Dolan est bien devenu une superstar. Son sacre cannois pour Mommy l’a positionné face à un dilemme pour la suite de sa carrière : se risquer à continuer ce qu’il avait toujours fait ou oser le changement. Dans les deux cas, le risque était présent. On a senti arriver le tournant dans sa filmographie rien qu’en voyant le défilé de stars au casting, marquant une rupture forte avec ses précédents films. Dolan est une star. Il peut en conséquence s’offrir des stars s’il le veut...
Juste la fin du monde raconte l’histoire de Louis, un écrivain de théâtre qui revient voir sa famille après 12 ans pour leur annoncer qu’il va mourir. Louis, c’est Gaspard Ulliel, formidable dans sa façon d’intérioriser, d’encaisser les coups sans jamais flancher. Mais il n’a rarement plus de “ 2 ou 3 mots à dire “. Il vient annoncer sa mort et pourtant il semble déjà fantomatique, comme une tombe à laquelle on parle pour se remémorer les bons moments...
Car dès le retour du jeune homme à la maison, le film suggère l'impossibilité de la moindre communication. Plus rien (ni personne) n'est comme avant. Ecrasé par la mélancolie, le revenant n'arrive pas à dire. Les autres ne veulent pas, ne peuvent pas entendre ce qu'ils devinent sans doute. C'est un moment de gêne absolue et de diversions hystériques. Un moment où toutes les névroses familiales, les jalousies, les frustrations, mais aussi les adorations, encore plus inavouables, se rejouent une dernière fois, dans le chaos...
Dolan ne commet pas l'erreur de fuir le théâtre : il le revendique. Hormis une violente scène en voiture entre les deux frères (et encore, on reste dans l'habitacle, avec eux), le huis clos est assumé. Mais des bouffées de lyrisme impromptues, sans parole, viennent régulièrement suspendre la dispute familiale. Tout se joue alors sur les visages en gros plan, dans les échanges de regards, d'une intensité magnifique...

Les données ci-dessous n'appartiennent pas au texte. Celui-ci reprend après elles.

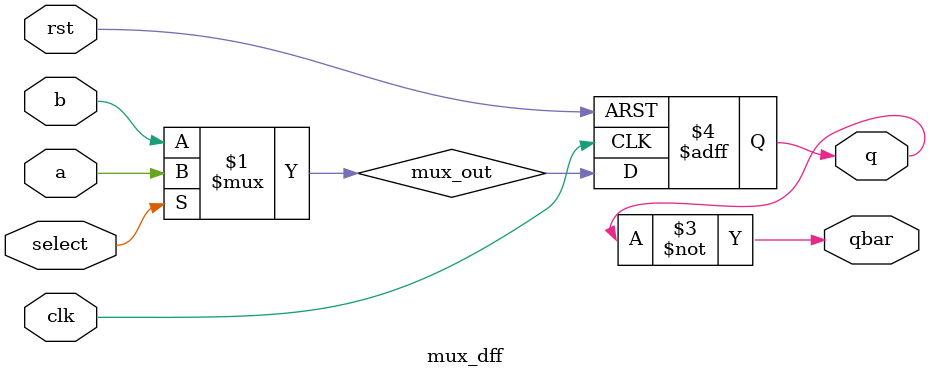
<source format=v>
module mux_dff(a,b,select,clk,rst,q,qbar);
  input a,b;
  input select;
  input clk;
  input rst;
  output reg q;
  output  qbar;

wire mux_out;

assign mux_out = select?a:b;
  
  
  always @(posedge clk or posedge rst)
begin

  if(rst)
    q<=0;
  else
    q<=mux_out;

end
assign qbar = ~q;
endmodule

</source>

A chaque comédien Xavier Dolan donne le temps de livrer de l'inédit. Il ose étirer les scènes plus que de raison, pour faire surgir des nuances et des intonations bouleversantes. Le grand frère Antoine, prolo et ordurier (Vincent Cassel) semble d'abord un faire-valoir comique, jusqu'à ce que ses fêlures, hurlées, envahissent l'espace. La nervosité fofolle de la mère peinturlurée (Nathalie Baye) dévoile peu à peu une folie plus profonde, peut-être proche de la sagesse. Catherine, La belle-soeur effacée et bafouillante (Marion Cotillard) devient une belle figure de la compassion. Sans oublier Suzanne (Léa Séydoux), la soeur complètement perdue : elle ne connaît pas Louis, mais l'adore déjà et le met sur un autel sentant bon l'herbe à fumer...
Ici, le langage y apparaît comme un foyer constant d’approximations à corriger, le lieu privilégié d’une mise au point qui s’éloigne à mesure qu’on cherche à la nommer. En un mot chacun, y compris la victime de cette triste histoire, est ici seul avec sa souffrance en même temps qu’il ne peut se passer des siens pour l’éprouver !!!